TextExpander’s embedded snippets is super powerful and makes automations much easier. In theory, it makes me less error-prone as well. I say in theory, because much of these podcast-related snippets rely on my executing them on the correct day. The files you download, whether they’re the audio files for your podcatcher or the transcript, are all date-based. I’ve instructed TextExpander to automatically create the episode episode names formatted with YYYY_MM_DD.
On rare occasions, I don’t post Chit Chat Across the Pond on the same day I record it, and anarchy ensues as a result. I use the same date format snippet to name the audio files, so the blog post and podcast episode and the transcript will all have the wrong date.
On other rare occasions, I start the NosillaCast show notes before Sunday and I have to manually go in and change all of the date info there too.
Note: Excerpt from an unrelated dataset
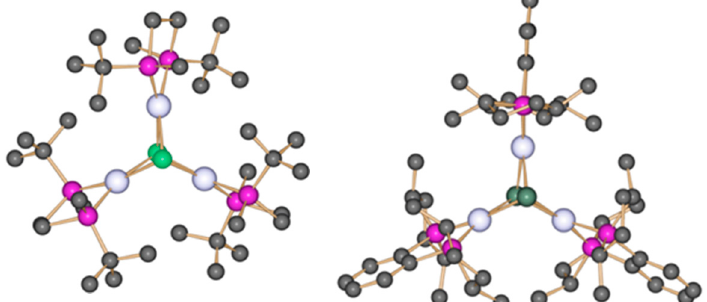
Figure 21. Molecular structures of the cations of [Rh 3 (( R , R )- t -Bu-BisP*) 3 ( µ 3 -Cl) 2 ] + , left, and [Rh 3 (( S , S )-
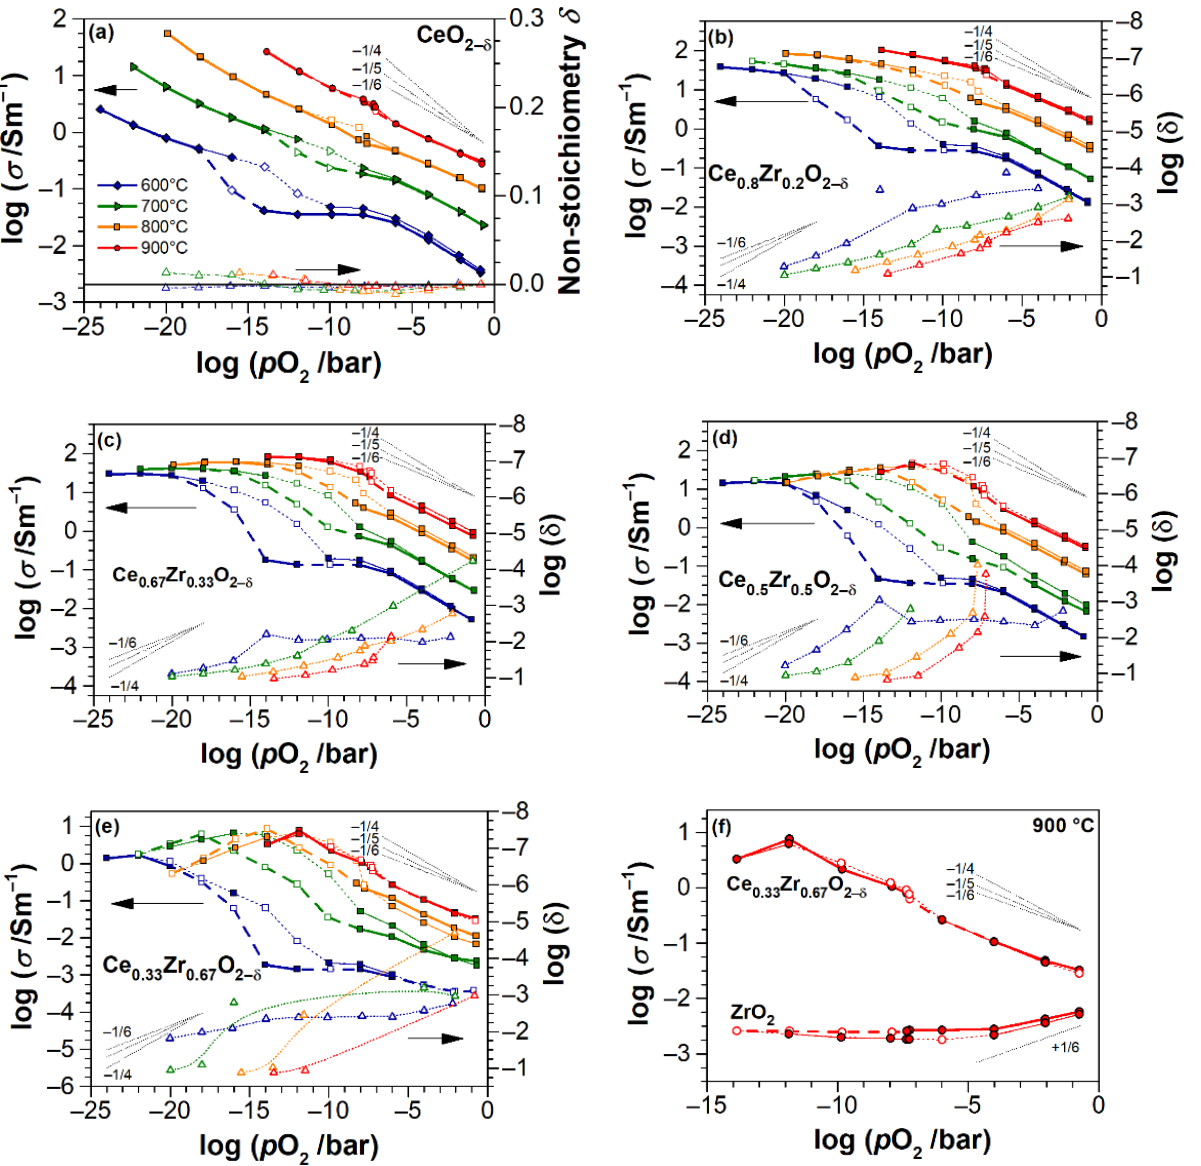
Figure 8. The p O 2 -dependences of conductivity σ and oxygen non-stoichiometry δ of CZO thin films at different isotherms (see legend in ( a )). For CeO 2 −δ the oxygen deficiency δ is plotted line- arly.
Both are surmountable problems for those rare occasions when I do things on an off day.
The bottom line is that the Podfeet Podcasts shows will be now be even more accessible with full transcripts for the hearing-impaired, and these transcripts might benefit others. I have no intention of editing these files, but Auphonic does provide an editor where you can listen and edit at the same time. If a volunteer wanted to take on this task, I might consider that, but for now, you’ll get whatever Whisper by OpenAI gives us.
I may also change slightly where the files end up on my server, but if I do move them, be assured that I’ll have a redirect so you can always go to podfeet.com/transcripts/episodename.html. I’m working on a way that you will be able to look at that top-level directory to scan what’s available but I haven’t gotten that working just yet.
Please let me know if you find value in the transcripts, whether it’s because you aren’t able to listen, choose only to read, or just want it as a reference to find something you heard on a podcast. Even if only one person gets value from this it’s free for me to create and with my automations by Hazel and TextExpander it won’t be any more work that clicking the download button in Auphonic.